Jun 17, 2026 | SVL Newsletter

Georgia Just Doubled Its Homestead Exemption. Here’s What It Means When You’re the Creditor.

If you make loans to members in Georgia or have members who live in Georgia, a change is coming on July 1, 2026, that is worth your attention. On May 11, 2026, Governor Kemp signed House Bill 1024 into law, which more than doubles the amount of home equity a debtor can shield from creditors in Georgia.

The old numbers had been on the books for years: an individual could protect $21,500.00 of equity in a primary residence, and a married couple, who jointly owned the home, could protect $43,000.00. Under HB 1024, those figures jump to $50,000 for an individual and $100,000 for a married couple. And the increases do not stop there — beginning July 1, 2031, both amounts will be adjusted upward  for inflation each year. In other words, the floor just rose sharply, and it is designed to keep rising.

Most of the coverage you’ll see on this law is written for homeowners and debtors, framing it as good news. For credit unions, it is a different conversation.

First, the distinction that matters most: secured vs. unsecured

Georgia’s homestead exemption has never touched a consensual lien, and HB 1024 does not change that. If your credit union holds a properly recorded security deed on a member’s home, your foreclosure rights are completely unaffected. The same goes for a purchase-money mortgage. The exemption protects equity from unsecured creditors — it does not let a borrower wipe out the loan they voluntarily pledged the house to secure.

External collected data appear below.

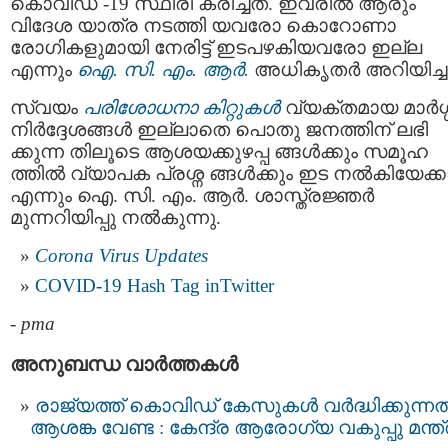
കൊവിഡ് -19 സ്ഥിരീ കരിച്ചത്. ഇവരില്‍ ആരും
വിദേശ യാത്ര നടത്തി യവരോ കൊറോണാ
രോഗികളുമായി നേരിട്ട് ഇടപഴകിയവരോ ഇല്ല
എന്നും
ഐ. സി. എം. ആര്‍.
അധികൃതര്‍ അറിയിച്ച
സ്വയം
പരിശോധനാ കിറ്റുകള്‍
വ്യക്തമായ മാര്‍ഗ്
നിര്‍ദ്ദേശങ്ങള്‍ ഇല്ലാതെ പൊതു ജനത്തിന് ലഭി
ക്കുന്ന തിലൂടെ ആശയക്കുഴപ്പ ങ്ങള്‍ക്കും സമൂഹ
ത്തില്‍ വ്യാപക പ്രശ്ന ങ്ങള്‍ക്കും ഇട നല്‍കിയേക്ക
എന്നും ഐ. സി. എം. ആര്‍. ശാസ്ത്രജ്ഞര്‍
മുന്നറിയിപ്പു നല്‍കുന്നു.
Corona Virus Updates
COVID-19 Hash Tag inTwitter
-
pma
അനുബന്ധ വാര്‍ത്തകള്‍
രാജ്യത്ത് കൊവിഡ് കേസുകള്‍ വർദ്ധിക്കുന്ന
ആശങ്ക വേണ്ട : കേന്ദ്ര ആരോഗ്യ വകുപ്പു മന്ത്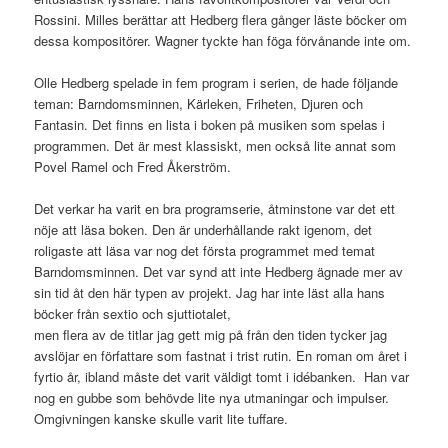
Rossini. Milles berättar att Hedberg flera gånger läste böcker om
dessa kompositörer. Wagner tyckte han föga förvånande inte om.
Olle Hedberg spelade in fem program i serien, de hade följande
teman: Barndomsminnen, Kärleken, Friheten, Djuren och
Fantasin. Det finns en lista i boken på musiken som spelas i
programmen. Det är mest klassiskt, men också lite annat som
Povel Ramel och Fred Åkerström.
Det verkar ha varit en bra programserie, åtminstone var det ett
nöje att läsa boken. Den är underhållande rakt igenom, det
roligaste att läsa var nog det första programmet med temat
Barndomsminnen. Det var synd att inte Hedberg ägnade mer av
sin tid åt den här typen av projekt. Jag har inte läst alla hans
böcker från sextio och sjuttiotalet,
men flera av de titlar jag gett mig på från den tiden tycker jag
avslöjar en författare som fastnat i trist rutin. En roman om året i
fyrtio år, ibland måste det varit väldigt tomt i idébanken. Han var
nog en gubbe som behövde lite nya utmaningar och impulser.
Omgivningen kanske skulle varit lite tuffare.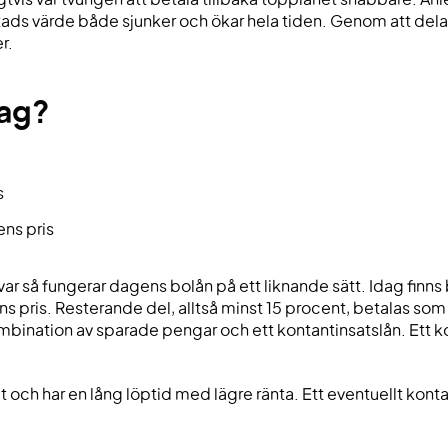
tads värde både sjunker och ökar hela tiden. Genom att dela 
r.
dag?
s
ens pris
var så fungerar dagens bolån på ett liknande sätt. Idag finn
s pris. Resterande del, alltså minst 15 procent, betalas so
bination av sparade pengar och ett kontantinsatslån. Ett kon
ch har en lång löptid med lägre ränta. Ett eventuellt kontan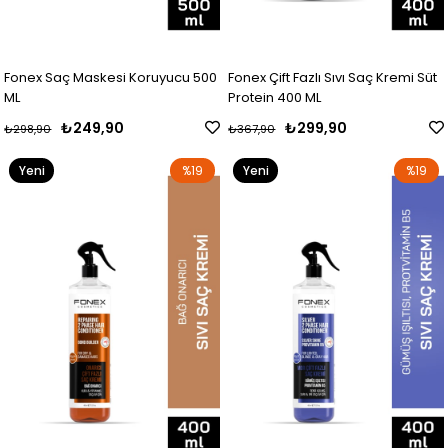
Fonex Saç Maskesi Koruyucu 500
Fonex Çift Fazlı Sıvı Saç Kremi Süt
ML
Protein 400 ML
₺249,90
₺299,90
₺298,90
₺367,90
Yeni
%19
Yeni
%19
Ürün
Ürün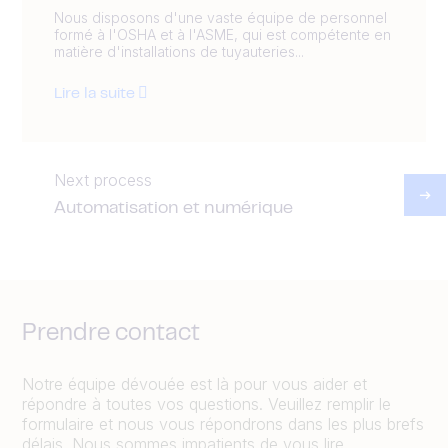
Nous disposons d'une vaste équipe de personnel
formé à l'OSHA et à l'ASME, qui est compétente en
matière d'installations de tuyauteries...
Lire la suite
Next process
Automatisation et numérique
Prendre contact
Notre équipe dévouée est là pour vous aider et
répondre à toutes vos questions. Veuillez remplir le
formulaire et nous vous répondrons dans les plus brefs
délais. Nous sommes impatients de vous lire.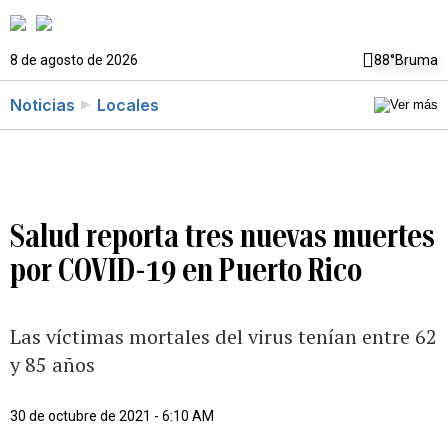
8 de agosto de 2026
88°
Bruma
Noticias
Locales
Salud reporta tres nuevas muertes
por COVID-19 en Puerto Rico
Las víctimas mortales del virus tenían entre 62
y 85 años
30 de octubre de 2021 - 6:10 AM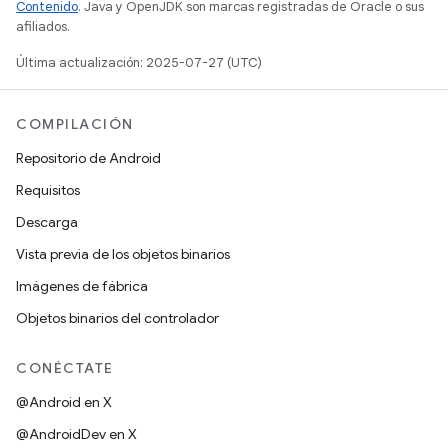
Contenido
. Java y OpenJDK son marcas registradas de Oracle o sus
afiliados.
Última actualización: 2025-07-27 (UTC)
COMPILACIÓN
Repositorio de Android
Requisitos
Descarga
Vista previa de los objetos binarios
Imágenes de fábrica
Objetos binarios del controlador
CONÉCTATE
@Android en X
@AndroidDev en X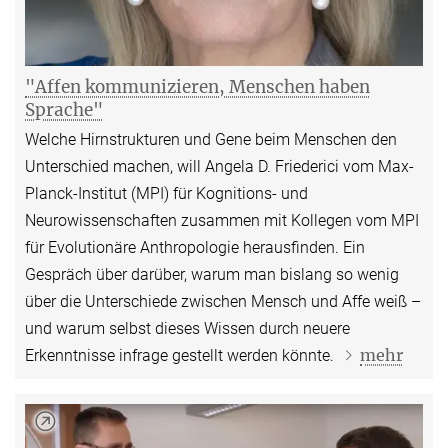
"Affen kommunizieren, Menschen haben
Sprache"
Welche Hirnstrukturen und Gene beim Menschen den
Unterschied machen, will Angela D. Friederici vom Max-
Planck-Institut (MPI) für Kognitions- und
Neurowissenschaften zusammen mit Kollegen vom MPI
für Evolutionäre Anthropologie herausfinden. Ein
Gespräch über darüber, warum man bislang so wenig
über die Unterschiede zwischen Mensch und Affe weiß –
und warum selbst dieses Wissen durch neuere
mehr
Erkenntnisse infrage gestellt werden könnte.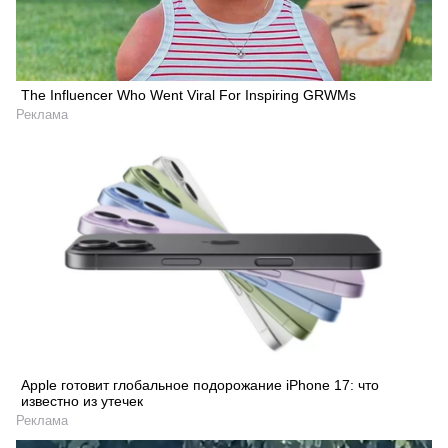
The Influencer Who Went Viral For Inspiring GRWMs
Реклама
Apple готовит глобальное подорожание iPhone 17: что
известно из утечек
Реклама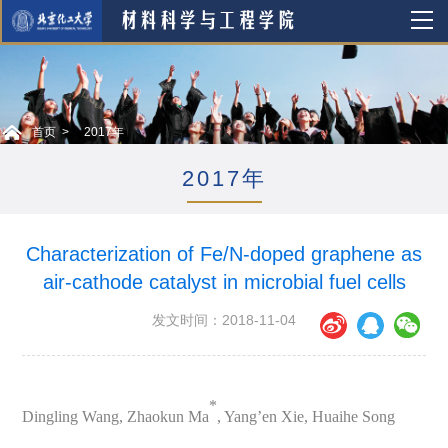
首页
2017年
2017年
Characterization of Fe/N-doped graphene as
air-cathode catalyst in microbial fuel cells
发文时间：2018-11-04
*
Dingling Wang, Zhaokun Ma
, Yang’en Xie, Huaihe Song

So where does this law impact a credit union? On the unsecured side of your book. Think signature loans, lines of credit, credit card balances, overdraft, and deficiency balances. When you reduce that kind of debt to a judgment and look for assets to satisfy it, the member’s home equity was once a realistic target. After July 1, 2026, a lot more of that equity is simply off the table.

In bankruptcy: less to collect and your judgment liens are more exposed

Georgia is an “opt-out” state, which means a debtor who files for bankruptcy here must use Georgia’s exemptions rather than the federal set. As a result, the new $50,000.00/$100,000.00 figures apply directly in every Georgia bankruptcy filed on or after the effective date.

The first effect is straightforward: a Chapter 7 trustee can only reach the non-exempt equity in a home. Raise the exemption, you shrink that pool. Plenty of homes that would have produced a distribution to unsecured creditors under the old cap will now be fully protected, and the case will close with nothing for the unsecured pool. In Chapter 13, the same logic applies to the “best interest of creditors” test – if the hypothetical Chapter 7 recovery is lower, the minimum a plan must pay unsecured creditors can drop right along with it.

The second effect is the one that catches creditors off guard. The Bankruptcy Code lets a debtor avoid a judicial lien (like a recorded judgment lien) to the extent it impairs an exemption the debtor is entitled to claim (that’s the tool at 11 U.S.C. § 522(f)). With the exemption now more than double its old size, far more judgment liens will “impair” the homestead and be subject to being stripped off. And here’s the part to underline: the exemption a debtor gets to claim is generally the one on the books when they file. A judgment lien you recorded back when the exemption was $21,500.00 is not grandfathered at that level. If the member files after July 1, 2026, your old lien is measured against the new, larger exemption — and may well be avoidable. The “record a judgment and wait for the equity to build” strategy just got a lot less reliable.

In state court: levying on the home gets you less

Outside of bankruptcy, the practical math shifts in the same direction. When your credit union holds an unsecured judgment and looks to the member’s residence to satisfy it, the homestead exemption is exactly what shields the equity from levy. Doubling the protected amount means that for a large share of Georgia homeowners, there’s now little or no exposed equity left to reach. A levy that once promised a meaningful recovery may now barely clear the costs of pursuing it.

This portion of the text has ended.